The aim of treatment is to:
- maintain the function of extensor mechanism
- articular congruity
- full, painless motion of the knee (1)
Treatment depends on the type of fracture.
- if the fracture is undisplaced or only minimally displaced then,
- after any haemarthrosis has been aspirated and the extensor mechanism has been checked to see if it is still intact, it may be treated with a plaster cylinder.
- this is worn for 4-6 weeks
- every day quadriceps exercises should be performed.

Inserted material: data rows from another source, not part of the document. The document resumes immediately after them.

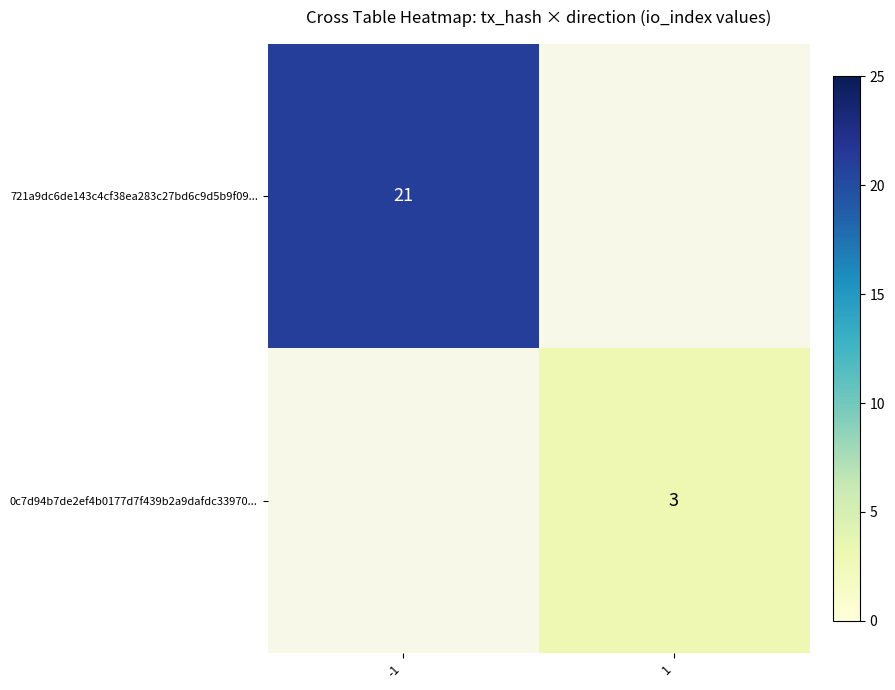

The value of 721a9dc6de143c4cf38ea283c27bd6c9d5b9f09... at -1 is 11. True or false?

False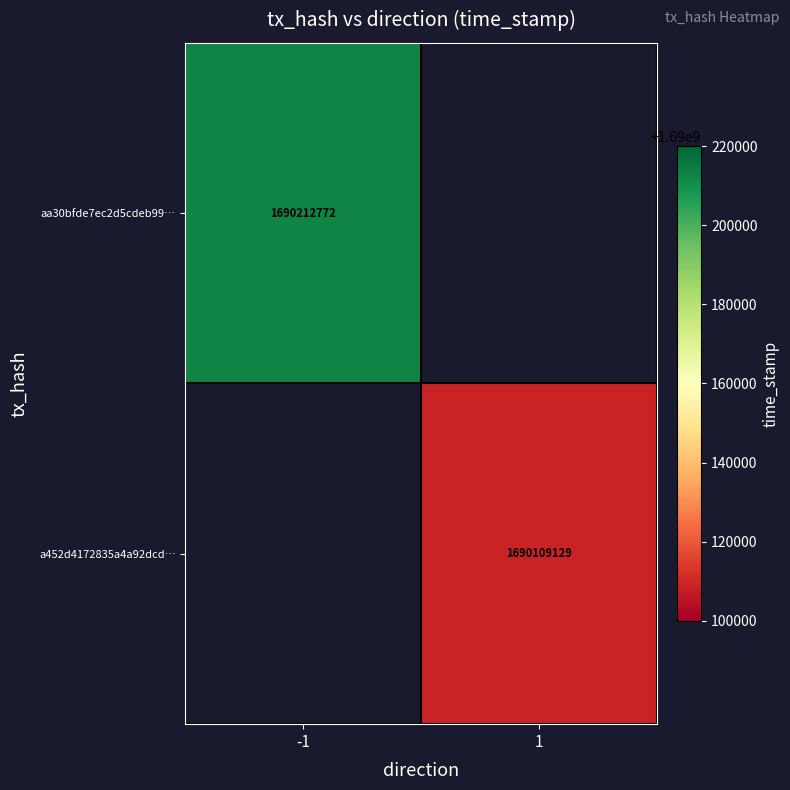

The aa30bfde7ec2d5cdeb99… series shows 1690212772 at -1. True or false?

True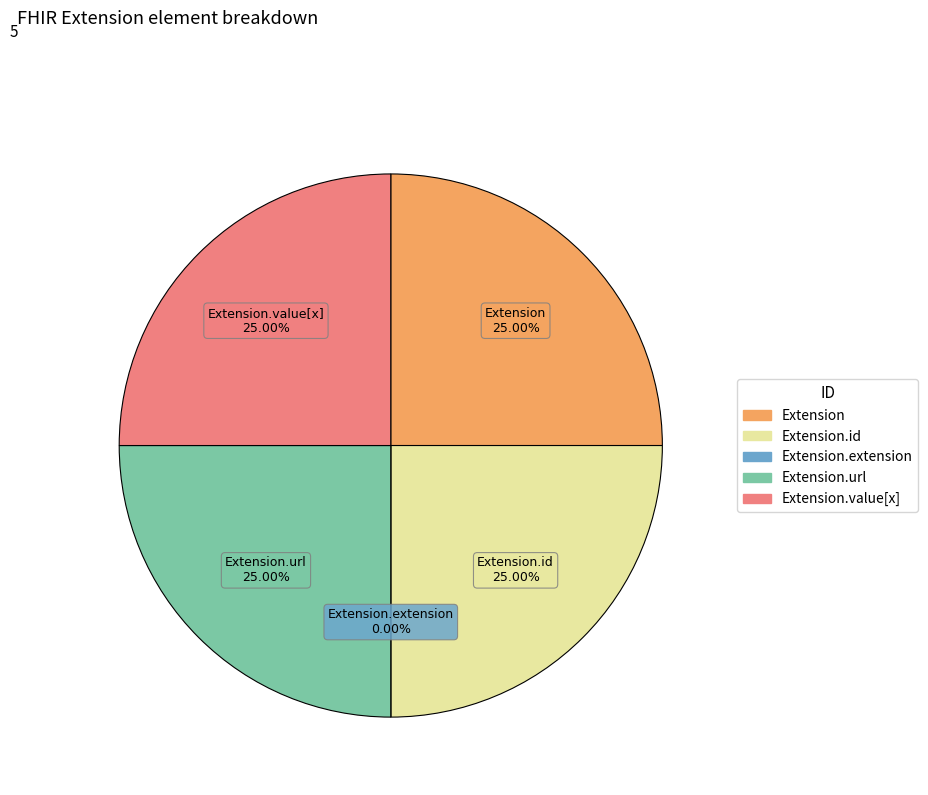

Is it true that Extension is 25% of the pie?

True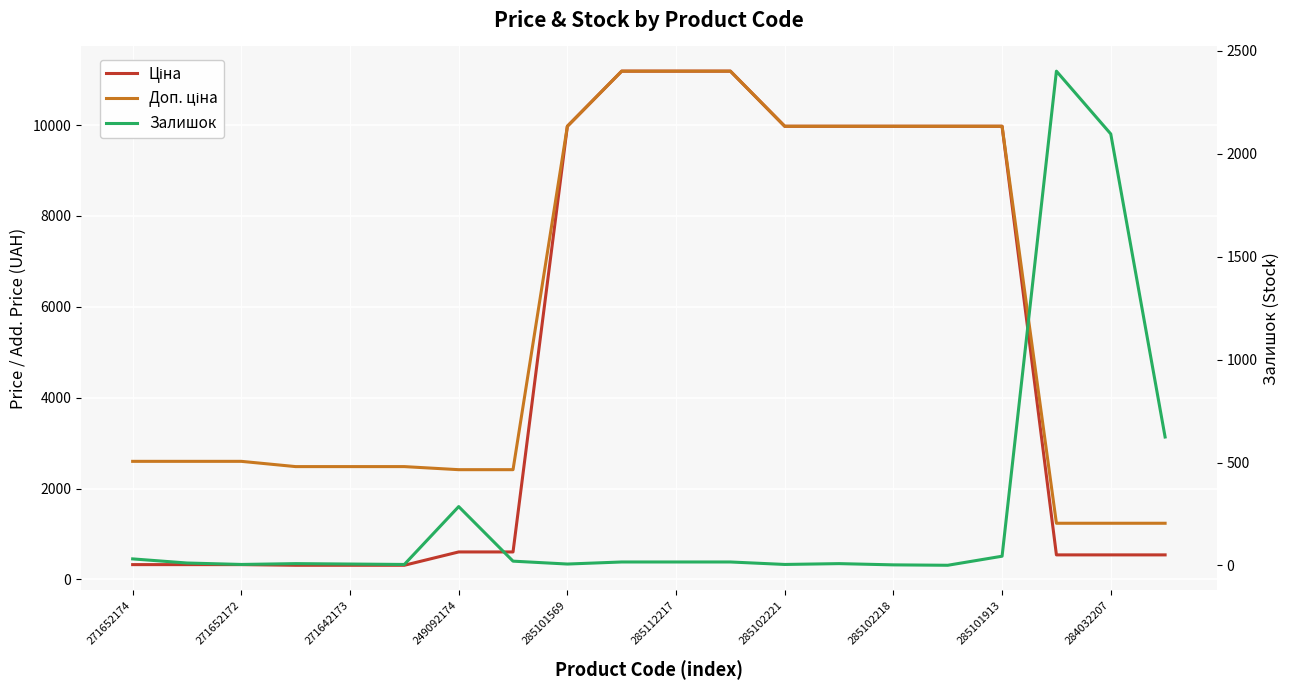

What is the sum of all Доп. ціна values?

117192.4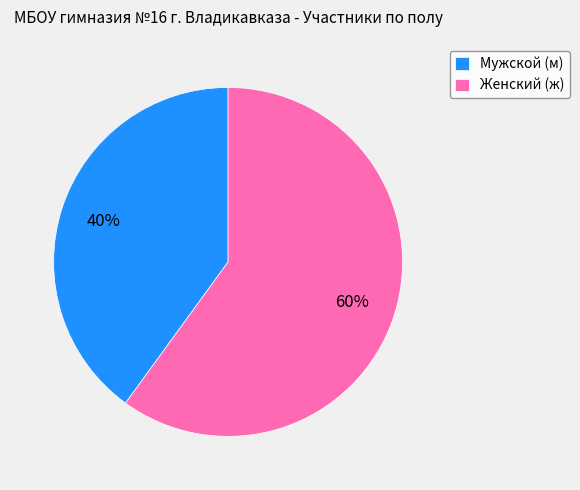

Rank the categories by value from highest to lowest.

Женский (ж), Мужской (м)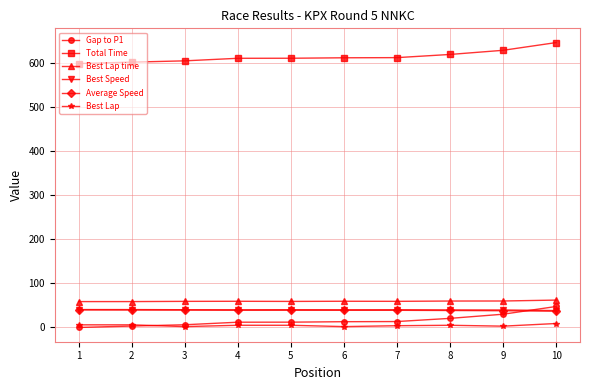

What is the highest value of the Best Lap time series?

62.2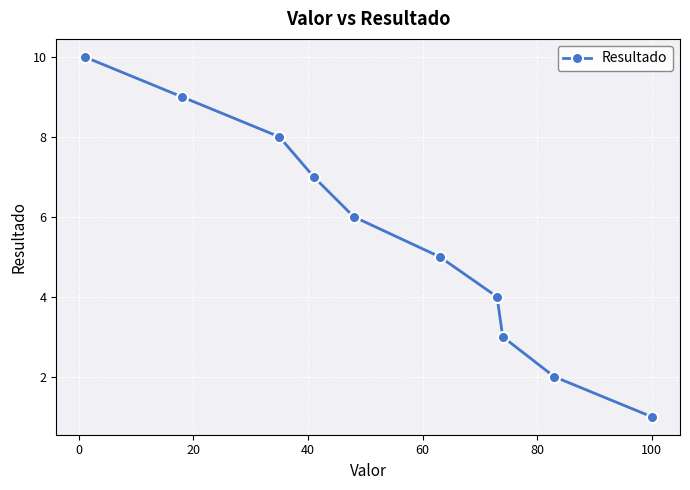

What is the sum of all values?

55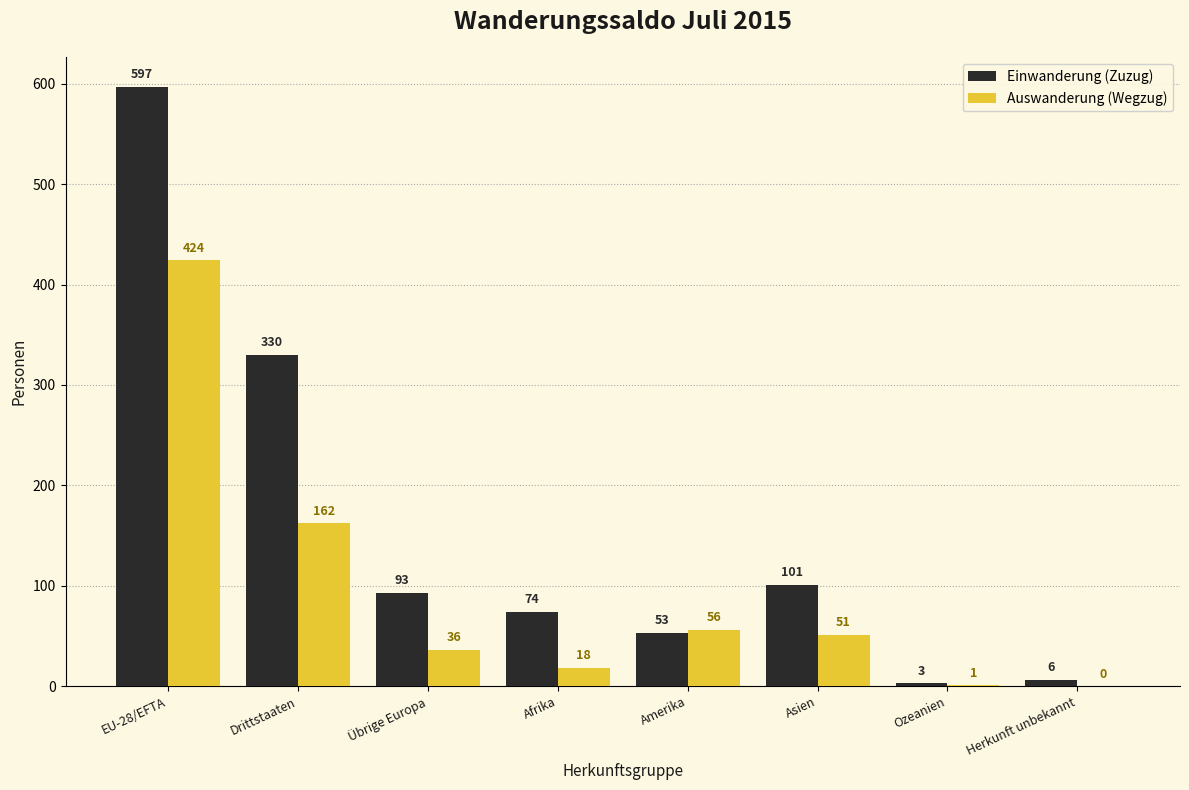

Between Übrige Europa and Ozeanien, which series saw the biggest shift?

Einwanderung (Zuzug)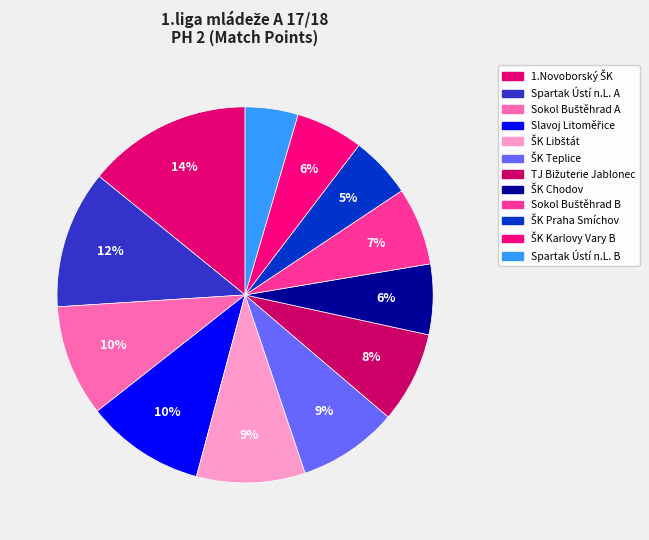

Is it true that TJ Bižuterie Jablonec is 18% of the pie?

False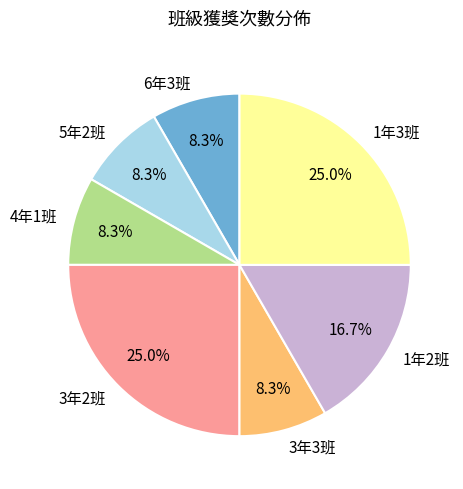

Count the number of slices in the pie.

7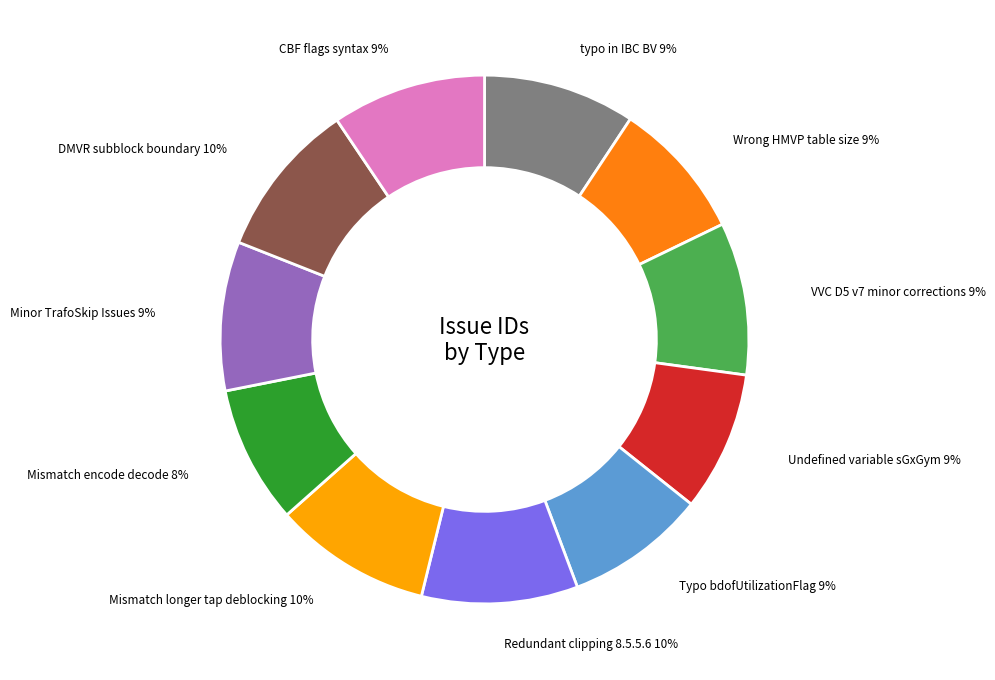

Does Undefined variable sGxGym account for over 50% of the chart?

No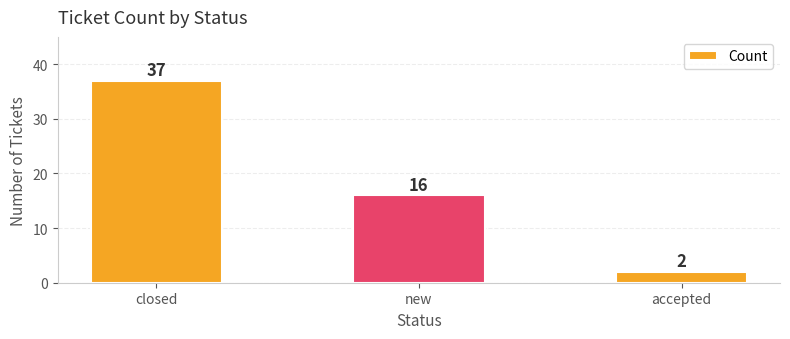

What is the change in value from closed to accepted?

-35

- if there is a stellate (comminuted) fracture of the patella then
- the same initial management re: haemarthrosis and checking of knee extension are performed
- small fragments can be removed or repaired with suture or screw fixation
- poor outcomes are seen if more than 40% of the patella is removed, hence every effort should be made to conserve and stabilize as much of the patella as possible
- patients with massively comminuted fracture may be treated by patellectomy or with a plaster cast.
- although it may reduce the pain related to the fracture, the mechanical advantage provided by the patella to the extensor mechanism is decreased
- loss of quadriceps strength can be seen in as much as 49% of patients who has undergone total patellectomy and may cause inability of climbing stairs or getting out of a chair (1)
- if the fracture is a displaced transverse fracture then
- an operation is required to internally fix the bony fragments - tension band technique - traditionally two axial Kirschner wires with a figure-of-eight wire anteriorly is used
- plaster backslab is then worn until the extension mechanism of the knee is regained.
Note that in all of these different treatment regimes it is essential to perform daily exercises of flexion and extension of the knee joint.